In an update to its ‘Road To Natural Gas’ report, Clean Energy Fuels Corp. has unveiled three recent deals in the transit, trucking and manufacturing space. Financial terms of the agreements were not disclosed.
LA Metro has signed a 10-year compressed natural gas (CNG) station operation and maintenance contract with Clean Energy for four of LA Metro's CNG bus fueling stations. With this award, Clean Energy will continue to operate and maintain all of the agency's 10 CNG bus fueling stations, as well as an 11th station currently under construction by Clean Energy.
Clean Energy says it anticipates compressing approximately 15 million gallons of natural gas annually for the next 10 years to serve the four LA Metro stations named in the contract. Additionally, the company expects to continue to compress approximately 21 million gallons of natural gas annually for LA Metro's additional stations.
By 2011, LA Metro transitioned its entire directly operated fleet of over 2,000 buses to CNG. LA Metro CEO Arthur T. Leahy notes its buses now operate “more than 80 percent cleaner.”
Clean Energy has also entered into a fueling agreement with trucking company Fox Transportation. Fox is planning to deploy more than 100 medium-duty CNG trucks over the next several months, and the vehicles will fuel at Clean Energy stations throughout Southern California.

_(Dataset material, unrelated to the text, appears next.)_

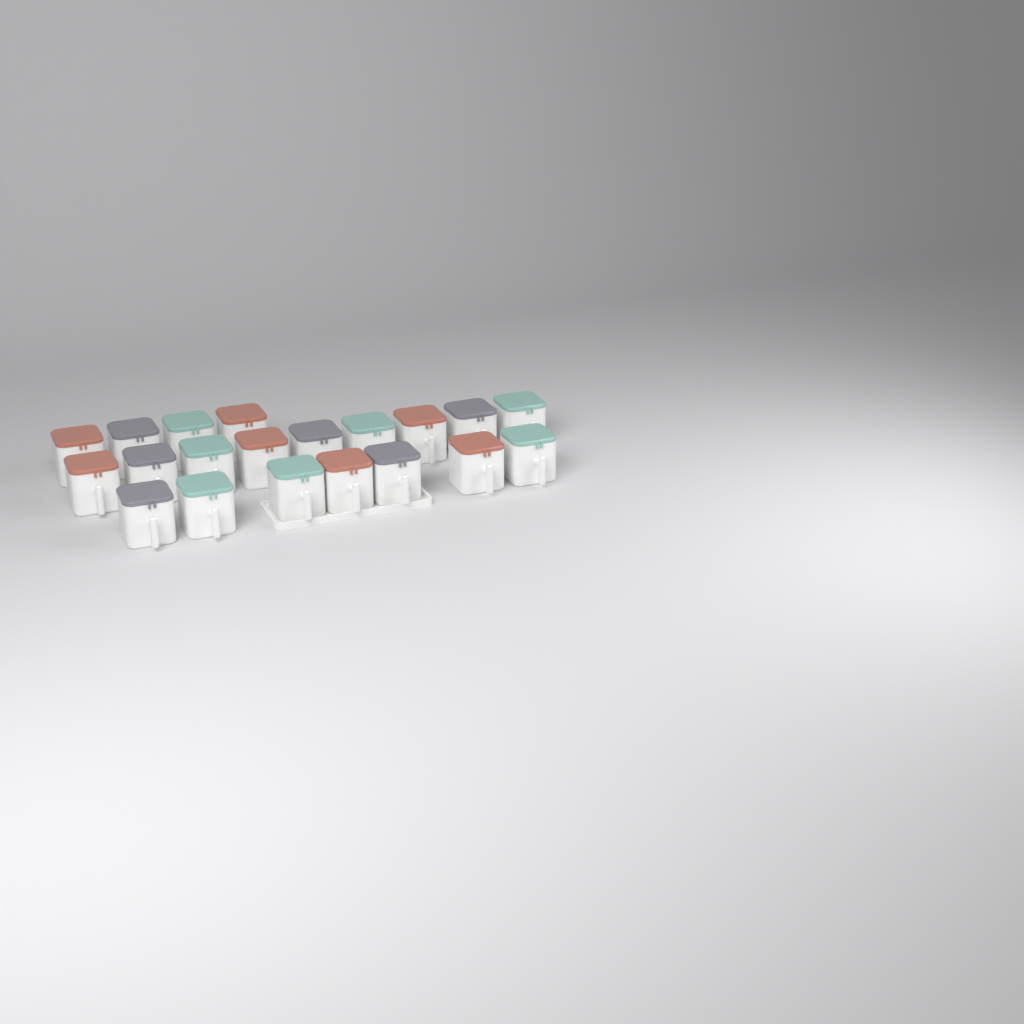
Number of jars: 20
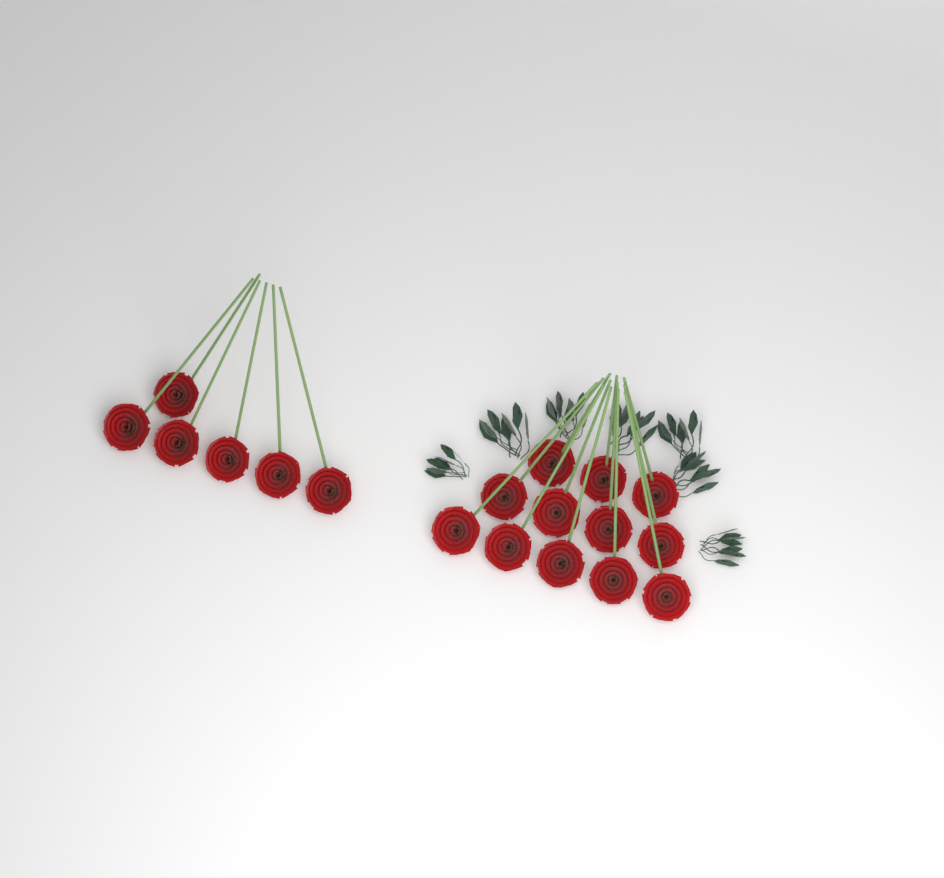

Once fully deployed, the fleet is expected to make approximately 900,000 deliveries annually to hospitals throughout California, traveling over 5 million miles per year, and consume approximately 600,000 diesel-gallons-equivalent of CNG fuel annually.
“Our customers have relied on Fox Transportation for more than 20 years to provide the best logistics and pricing available, and to do so fairly,” says Mike Fox, CEO of Fox Transportation. “With natural gas fueling now a reality, we believe providing this cheaper and cleaner fuel option is the right business decision and will strengthen our long-term relationships with customers.”
Under its third newly announced deal, Clean Energy Fuels has partnered with Vermont-based NG Advantage under a 10-year deal to construct a new natural gas compression facility in central New Hampshire. According to Clean Energy, the facility will help expand reach to manufacturing and other energy-intensive customers not on a natural gas pipeline throughout New England and eastern New York.
Operated by Clean Energy, the facility is intended to provide a minimum of 10 million gasoline-gallons-equivalent of CNG per year. The company says this potentially represents more than double the CNG fuel volume supplied by Clean Energy's highest-volume CNG station.
Andrew J. Littlefair, Clean Energy's president and CEO, says these three new deals help underscore the progress natural gas has made as an alternative fuel.
“The perceived barriers and limitations of natural gas continue to be eliminated as new users are seeing both the economic and environmental advantage of transitioning to natural gas,” comments Littlefair. “What this could mean for the natural gas industry and innovation is limitless.”